PANDEMIC CAUSES AN 8% DROP IN GREENHOUSE GAS EMISSIONS: Global greenhouse gas emissions are on track to plunge nearly 8 percent this year, the largest drop ever recorded, as worldwide lockdowns to fight the coronavirus have triggered an “unprecedented” decline in the use of fossil fuels, the International Energy Agency said in a new report on Thursday. But experts cautioned that the drop should not be seen as good news for efforts to tackle climate change. When the pandemic subsides and nations take steps to restart their economies, emissions could easily soar again unless governments make concerted efforts to shift to cleaner energy as part of their recovery efforts. “This historic decline in emissions is happening for all the wrong reasons,” said Fatih Birol, the agency’s executive director. “People are dying and countries are suffering enormous economic trauma right now.
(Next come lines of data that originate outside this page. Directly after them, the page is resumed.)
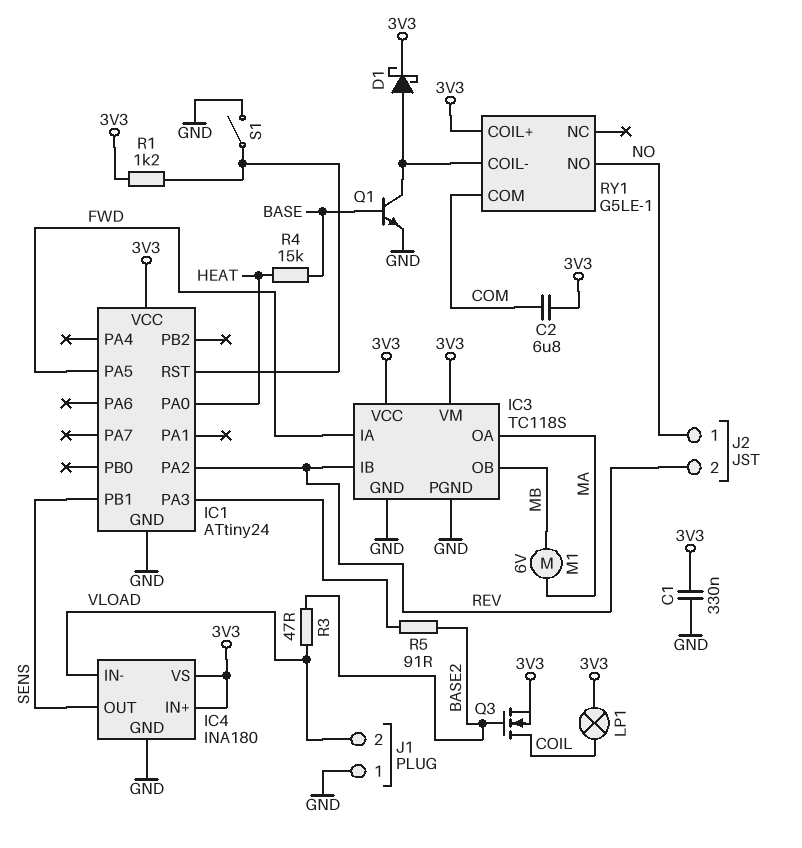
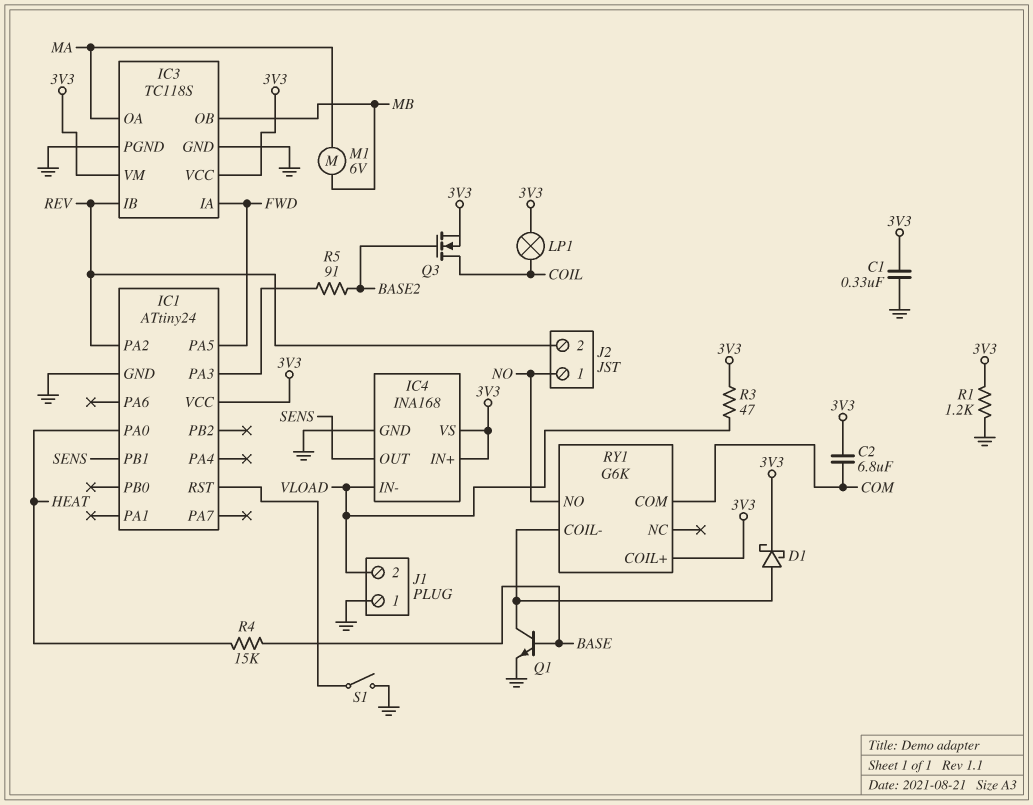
IC4: INA180 -> INA168
R1: 1.2k (3V3, IC1/RST) -> 1.2k (3V3, GND)
R3: 47 (BASE2, VLOAD) -> 47 (3V3, VLOAD)
RY1: G5LE-1 -> G6K

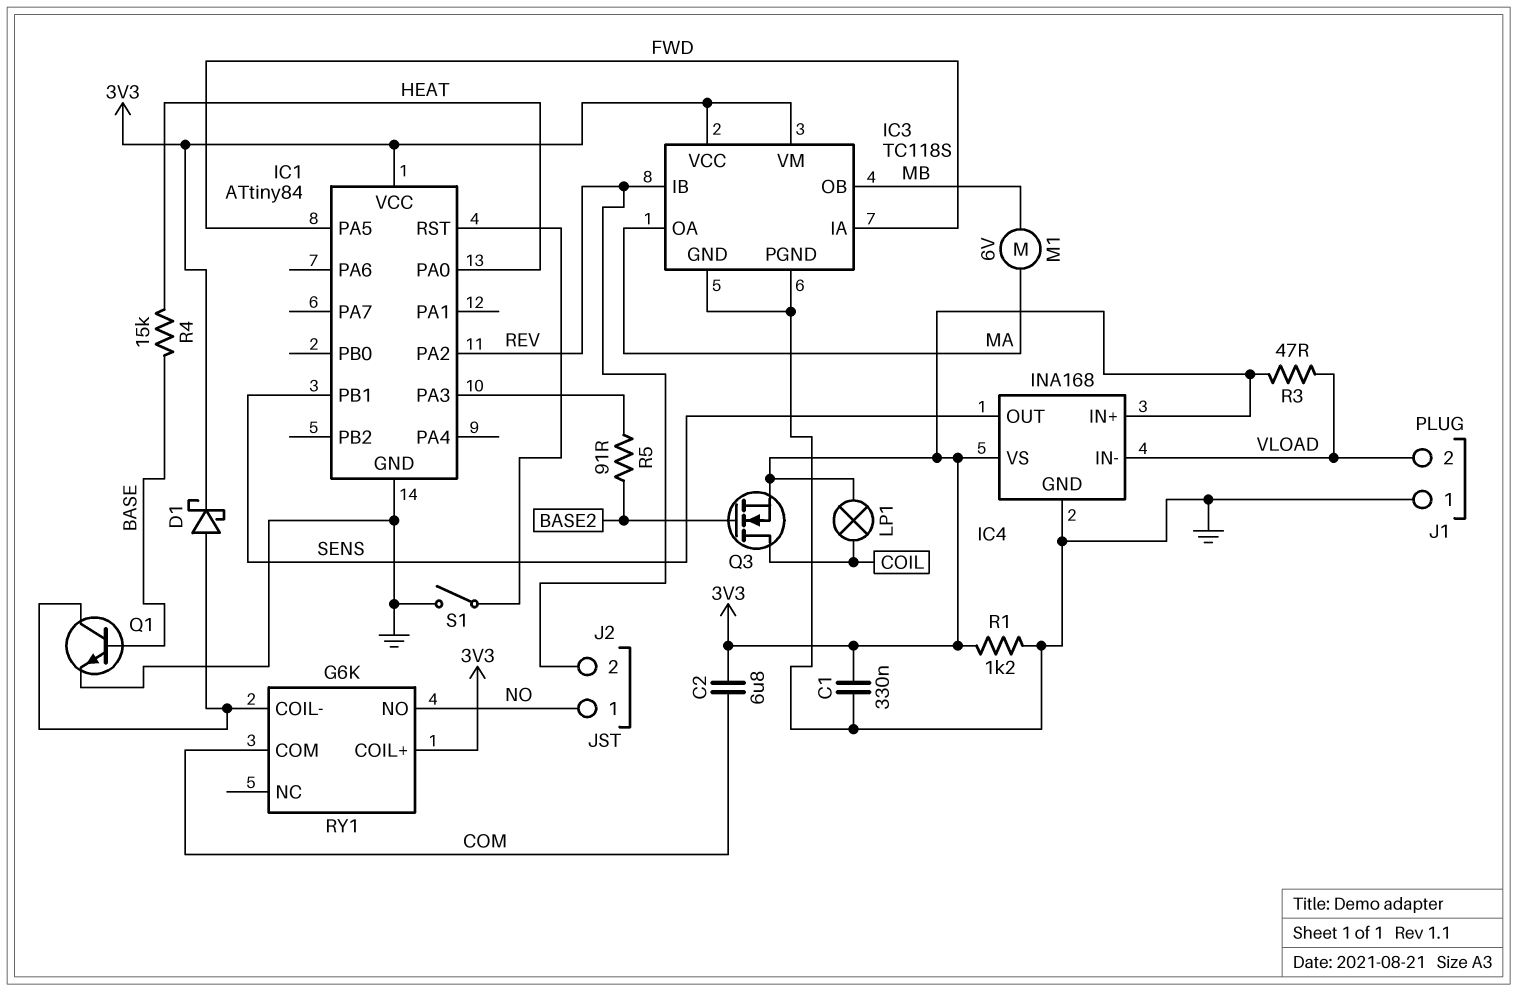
IC1: ATtiny24 -> ATtiny84

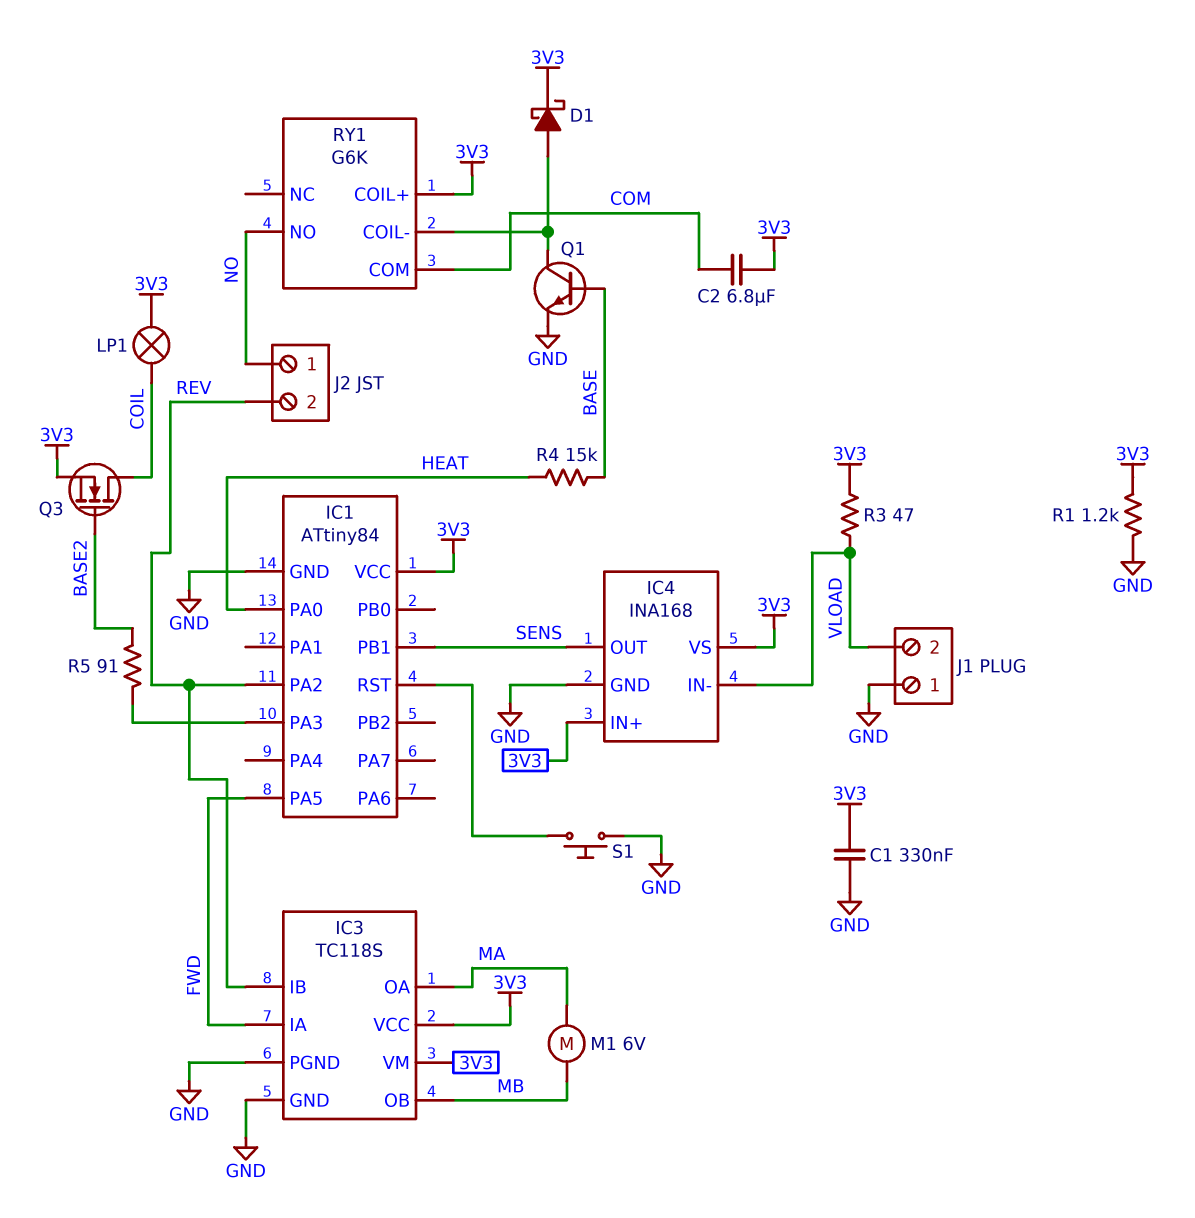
S1: switch (GND, IC1/RST) -> button (GND, IC1/RST)

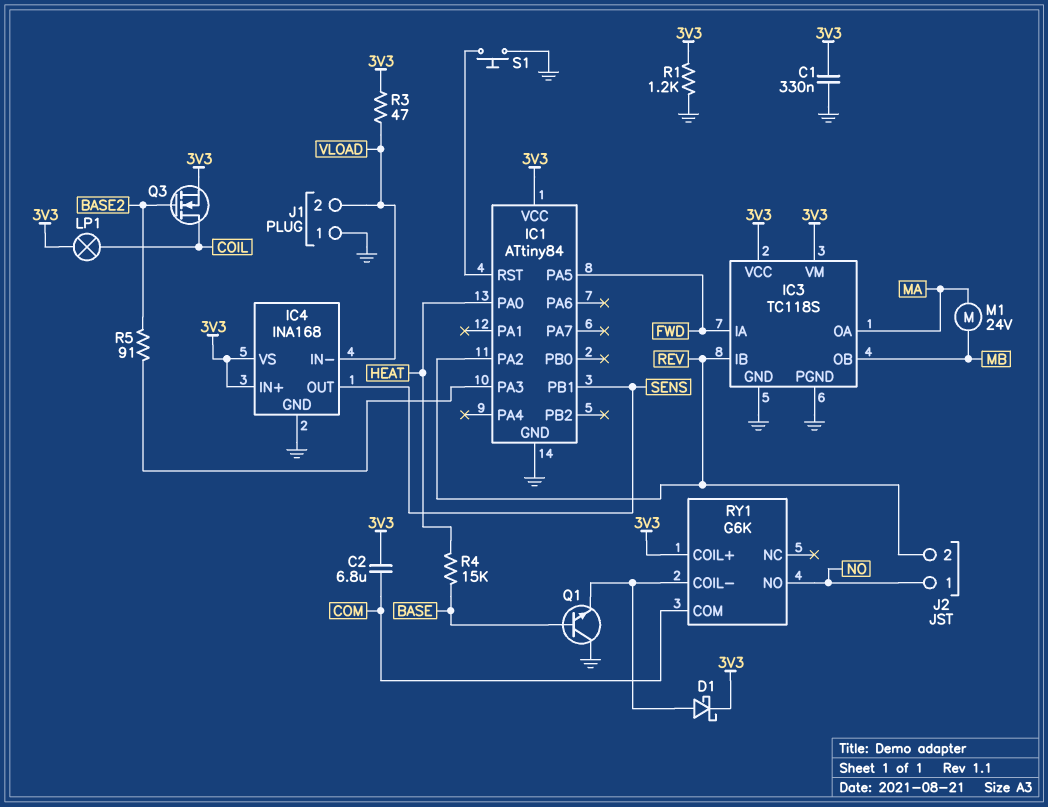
M1: motor 6V (MA, MB) -> motor 24V (MA, MB)
Q1: NPN (B BASE, C RY1/COIL-, E GND) -> NPN (B BASE, C GND, E RY1/COIL-)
The only way to sustainably reduce emissions is not through painful lockdowns, but by putting the right energy and climate policies in place.” The report also noted that, after past crises, global emissions have typically shot back up to previous levels once the initial shock passed. And if countries like China try to help their ailing economies by relaxing environmental rules or subsidizing polluting industries like coal or steel, the resulting rebound in emissions could be even larger than the decline.
TALIBAN IS SURGING DURING TRUMP'S "PEACE" DEAL: Facing an emboldened Taliban, and with less U.S. military support, Afghan forces have suffered heavy casualties during a two-month surge in violence across the country that is threatening to jeopardize a fragile peace deal between the United States and the Taliban. A U.S. military assessment describes Taliban attacks on Afghan forces in March as “above seasonal norms,” according to a quarterly report released Thursday by the Office of the Special Inspector General for Afghanistan Reconstruction (SIGAR). According to the Afghan National Security Council, the Taliban has carried out an average of 55 attacks a day since March 1 — a spike that has doubled casualties among Afghan security forces in some parts of the country, officials say. The increase in violence comes as U.S. officials struggle to keep the Taliban peace deal on track. The February agreement ended offensive operations between U.S. forces and the militant group and set a deadline of March 10 for the beginning of talks between the Taliban and the Afghan government. Those talks have yet to begin, and some fear the violence could be sapping what little momentum followed the signing of the deal. The U.S. military command in Kabul refused to release more-specific data on Taliban attacks, citing concerns surrounding sensitive negotiations with the Taliban. This marks the first time the U.S. military command in Kabul has restricted the release of such data since SIGAR began using it in 2018 to track the levels and locations of violence.